- Recorded data:
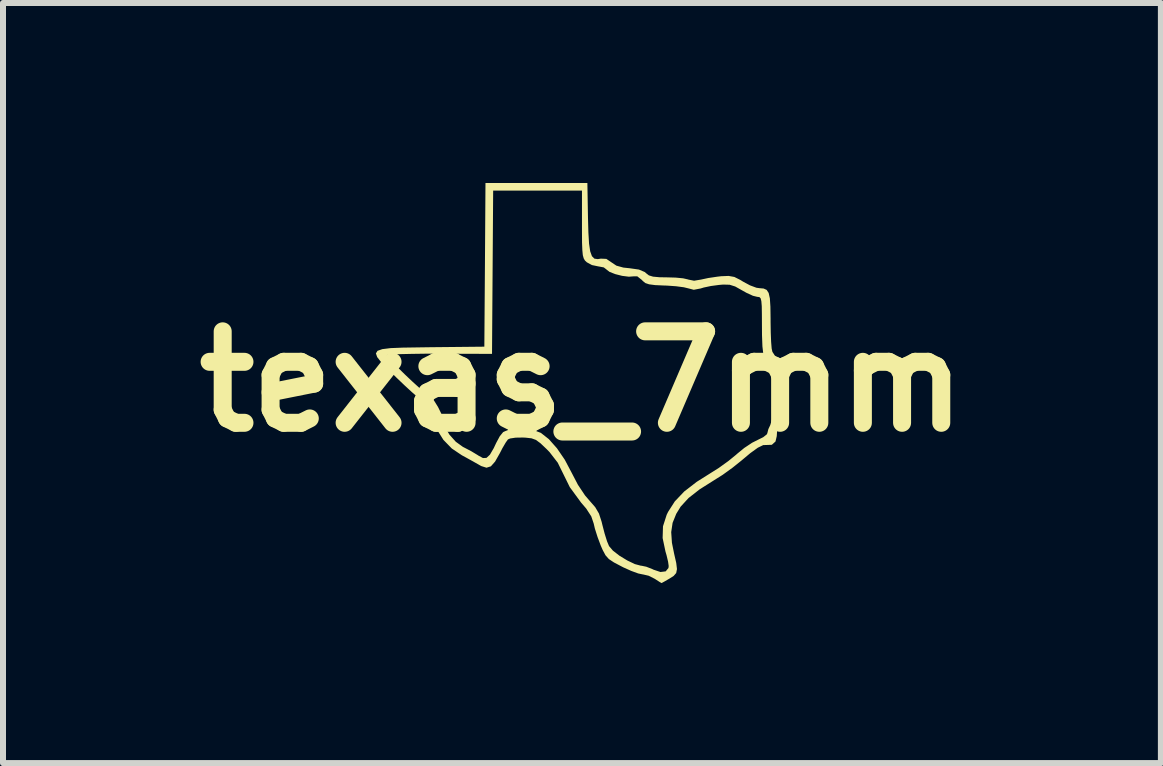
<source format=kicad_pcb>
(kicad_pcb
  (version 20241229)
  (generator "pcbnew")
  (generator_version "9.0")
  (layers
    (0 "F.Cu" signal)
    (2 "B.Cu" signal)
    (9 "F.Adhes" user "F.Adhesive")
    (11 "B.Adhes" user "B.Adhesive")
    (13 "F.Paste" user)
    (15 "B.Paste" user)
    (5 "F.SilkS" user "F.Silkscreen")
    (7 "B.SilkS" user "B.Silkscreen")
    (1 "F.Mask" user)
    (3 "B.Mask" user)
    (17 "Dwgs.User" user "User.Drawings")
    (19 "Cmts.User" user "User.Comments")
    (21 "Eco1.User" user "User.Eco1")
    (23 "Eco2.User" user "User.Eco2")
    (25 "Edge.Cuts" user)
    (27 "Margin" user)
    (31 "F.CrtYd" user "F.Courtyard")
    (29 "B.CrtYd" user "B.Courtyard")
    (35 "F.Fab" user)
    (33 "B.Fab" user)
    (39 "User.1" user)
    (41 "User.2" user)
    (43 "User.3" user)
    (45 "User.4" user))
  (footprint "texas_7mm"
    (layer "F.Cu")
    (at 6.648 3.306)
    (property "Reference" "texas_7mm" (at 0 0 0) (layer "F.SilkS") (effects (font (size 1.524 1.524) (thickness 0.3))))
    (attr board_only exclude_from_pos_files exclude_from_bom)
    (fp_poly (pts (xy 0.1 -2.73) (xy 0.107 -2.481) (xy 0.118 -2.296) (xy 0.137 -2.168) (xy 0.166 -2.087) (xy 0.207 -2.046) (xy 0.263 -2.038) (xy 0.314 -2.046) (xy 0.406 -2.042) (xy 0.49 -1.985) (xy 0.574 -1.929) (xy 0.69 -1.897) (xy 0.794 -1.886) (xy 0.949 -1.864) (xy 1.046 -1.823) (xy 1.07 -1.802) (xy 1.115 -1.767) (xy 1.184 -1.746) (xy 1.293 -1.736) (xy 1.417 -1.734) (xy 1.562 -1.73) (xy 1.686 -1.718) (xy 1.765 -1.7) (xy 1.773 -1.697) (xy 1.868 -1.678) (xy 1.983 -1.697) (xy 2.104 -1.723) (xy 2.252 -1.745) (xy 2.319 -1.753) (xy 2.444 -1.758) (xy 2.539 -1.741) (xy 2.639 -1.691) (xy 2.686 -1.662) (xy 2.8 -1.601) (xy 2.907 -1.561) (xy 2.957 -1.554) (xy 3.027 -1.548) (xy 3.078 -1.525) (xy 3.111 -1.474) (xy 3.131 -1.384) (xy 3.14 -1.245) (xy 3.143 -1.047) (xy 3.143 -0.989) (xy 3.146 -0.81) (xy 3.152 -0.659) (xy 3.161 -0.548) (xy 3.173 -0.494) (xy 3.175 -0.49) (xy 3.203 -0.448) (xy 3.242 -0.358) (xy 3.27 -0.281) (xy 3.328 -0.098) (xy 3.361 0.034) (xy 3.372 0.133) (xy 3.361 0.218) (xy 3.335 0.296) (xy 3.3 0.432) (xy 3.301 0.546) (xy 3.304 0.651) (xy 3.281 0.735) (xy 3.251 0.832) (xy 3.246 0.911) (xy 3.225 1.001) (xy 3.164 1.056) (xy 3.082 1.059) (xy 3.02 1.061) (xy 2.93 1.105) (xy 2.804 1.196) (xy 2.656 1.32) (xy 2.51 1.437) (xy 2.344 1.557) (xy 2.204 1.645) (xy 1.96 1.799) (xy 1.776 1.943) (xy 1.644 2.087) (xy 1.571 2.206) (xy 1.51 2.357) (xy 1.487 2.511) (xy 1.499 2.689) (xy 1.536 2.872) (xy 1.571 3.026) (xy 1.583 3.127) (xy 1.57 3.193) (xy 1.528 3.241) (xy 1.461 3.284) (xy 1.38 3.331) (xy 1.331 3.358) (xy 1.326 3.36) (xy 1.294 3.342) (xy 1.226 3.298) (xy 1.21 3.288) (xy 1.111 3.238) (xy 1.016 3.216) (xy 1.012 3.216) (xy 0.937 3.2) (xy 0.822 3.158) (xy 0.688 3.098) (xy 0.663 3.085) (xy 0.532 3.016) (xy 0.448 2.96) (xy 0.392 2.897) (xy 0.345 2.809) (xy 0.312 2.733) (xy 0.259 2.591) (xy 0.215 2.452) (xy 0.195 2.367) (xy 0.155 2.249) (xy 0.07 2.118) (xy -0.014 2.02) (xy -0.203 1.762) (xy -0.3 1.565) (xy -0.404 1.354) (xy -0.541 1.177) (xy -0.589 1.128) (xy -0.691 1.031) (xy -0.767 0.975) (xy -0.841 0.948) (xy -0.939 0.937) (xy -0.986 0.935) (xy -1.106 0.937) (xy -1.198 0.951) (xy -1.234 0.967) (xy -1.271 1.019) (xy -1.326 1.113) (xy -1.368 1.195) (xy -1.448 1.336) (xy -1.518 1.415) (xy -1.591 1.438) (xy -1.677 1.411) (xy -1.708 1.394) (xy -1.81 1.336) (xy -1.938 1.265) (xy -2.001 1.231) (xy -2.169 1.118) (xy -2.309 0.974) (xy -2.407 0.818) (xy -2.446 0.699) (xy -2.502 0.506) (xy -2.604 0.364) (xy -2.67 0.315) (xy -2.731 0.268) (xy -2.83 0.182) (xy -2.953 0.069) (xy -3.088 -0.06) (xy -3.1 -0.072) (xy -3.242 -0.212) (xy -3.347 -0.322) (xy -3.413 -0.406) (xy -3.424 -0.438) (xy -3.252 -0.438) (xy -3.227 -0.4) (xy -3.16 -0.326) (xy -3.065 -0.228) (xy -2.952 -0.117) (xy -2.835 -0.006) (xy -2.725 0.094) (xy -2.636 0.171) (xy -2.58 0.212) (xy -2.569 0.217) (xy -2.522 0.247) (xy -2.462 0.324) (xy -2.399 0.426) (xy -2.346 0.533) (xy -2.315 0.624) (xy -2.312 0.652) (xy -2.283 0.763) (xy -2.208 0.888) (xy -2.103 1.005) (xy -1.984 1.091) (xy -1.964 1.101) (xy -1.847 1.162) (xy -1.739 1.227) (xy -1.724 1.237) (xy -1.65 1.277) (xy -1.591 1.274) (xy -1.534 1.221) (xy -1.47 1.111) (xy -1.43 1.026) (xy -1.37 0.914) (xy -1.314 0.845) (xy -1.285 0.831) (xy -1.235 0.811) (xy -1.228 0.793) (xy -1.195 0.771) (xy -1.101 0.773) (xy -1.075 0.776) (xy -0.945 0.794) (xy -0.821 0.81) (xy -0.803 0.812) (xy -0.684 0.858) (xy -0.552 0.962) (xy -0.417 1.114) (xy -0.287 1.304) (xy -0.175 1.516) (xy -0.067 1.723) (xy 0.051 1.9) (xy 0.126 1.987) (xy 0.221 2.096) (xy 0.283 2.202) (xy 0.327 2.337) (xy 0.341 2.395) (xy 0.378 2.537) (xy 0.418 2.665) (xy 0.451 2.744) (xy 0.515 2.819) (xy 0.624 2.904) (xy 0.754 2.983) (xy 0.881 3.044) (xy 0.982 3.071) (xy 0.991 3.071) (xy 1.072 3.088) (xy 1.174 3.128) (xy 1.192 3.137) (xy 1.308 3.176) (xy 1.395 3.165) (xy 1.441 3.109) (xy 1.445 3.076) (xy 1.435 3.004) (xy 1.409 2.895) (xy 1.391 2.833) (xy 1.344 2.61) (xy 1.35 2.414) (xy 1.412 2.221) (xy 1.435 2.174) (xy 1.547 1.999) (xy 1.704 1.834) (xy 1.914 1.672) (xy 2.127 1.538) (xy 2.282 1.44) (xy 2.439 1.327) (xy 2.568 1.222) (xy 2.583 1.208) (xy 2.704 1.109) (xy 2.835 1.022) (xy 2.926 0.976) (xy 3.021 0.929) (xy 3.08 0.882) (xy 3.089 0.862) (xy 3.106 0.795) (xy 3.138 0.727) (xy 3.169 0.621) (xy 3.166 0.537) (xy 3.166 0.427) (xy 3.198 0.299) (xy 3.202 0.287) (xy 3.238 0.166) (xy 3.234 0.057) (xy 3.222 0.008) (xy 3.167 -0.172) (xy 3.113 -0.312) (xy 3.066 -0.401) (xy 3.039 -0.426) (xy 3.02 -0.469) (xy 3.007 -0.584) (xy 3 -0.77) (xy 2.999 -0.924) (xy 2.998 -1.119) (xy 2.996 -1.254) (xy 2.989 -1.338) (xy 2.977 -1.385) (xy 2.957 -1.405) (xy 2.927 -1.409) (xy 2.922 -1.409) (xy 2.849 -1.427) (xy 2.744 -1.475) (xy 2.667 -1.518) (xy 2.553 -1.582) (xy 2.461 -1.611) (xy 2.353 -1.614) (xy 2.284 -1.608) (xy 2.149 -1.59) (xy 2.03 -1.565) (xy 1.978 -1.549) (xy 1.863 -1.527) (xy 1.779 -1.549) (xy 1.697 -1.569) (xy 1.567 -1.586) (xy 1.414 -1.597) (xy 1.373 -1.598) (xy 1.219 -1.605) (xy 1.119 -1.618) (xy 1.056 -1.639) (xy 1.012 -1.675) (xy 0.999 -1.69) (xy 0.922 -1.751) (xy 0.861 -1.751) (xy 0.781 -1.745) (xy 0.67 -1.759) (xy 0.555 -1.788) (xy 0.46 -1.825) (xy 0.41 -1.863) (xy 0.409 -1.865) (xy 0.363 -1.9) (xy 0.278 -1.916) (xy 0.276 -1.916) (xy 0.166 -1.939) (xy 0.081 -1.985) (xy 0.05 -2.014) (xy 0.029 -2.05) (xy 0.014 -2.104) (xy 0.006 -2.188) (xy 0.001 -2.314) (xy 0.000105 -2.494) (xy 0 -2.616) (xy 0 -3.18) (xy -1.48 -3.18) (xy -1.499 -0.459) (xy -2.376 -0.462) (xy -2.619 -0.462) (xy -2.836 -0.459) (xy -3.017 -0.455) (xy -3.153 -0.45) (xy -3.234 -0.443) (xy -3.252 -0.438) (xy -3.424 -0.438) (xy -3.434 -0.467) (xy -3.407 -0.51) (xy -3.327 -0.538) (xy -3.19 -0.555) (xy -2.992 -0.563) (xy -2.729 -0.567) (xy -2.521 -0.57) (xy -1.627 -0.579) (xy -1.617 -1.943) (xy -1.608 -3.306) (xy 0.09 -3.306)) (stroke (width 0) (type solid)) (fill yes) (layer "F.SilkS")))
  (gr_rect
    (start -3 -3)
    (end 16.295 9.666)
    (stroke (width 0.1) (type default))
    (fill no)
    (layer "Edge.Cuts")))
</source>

- Task: Determine the number of lines in the preceding data that contain the word "Adhesive". Reply with that number only.

- Response: 2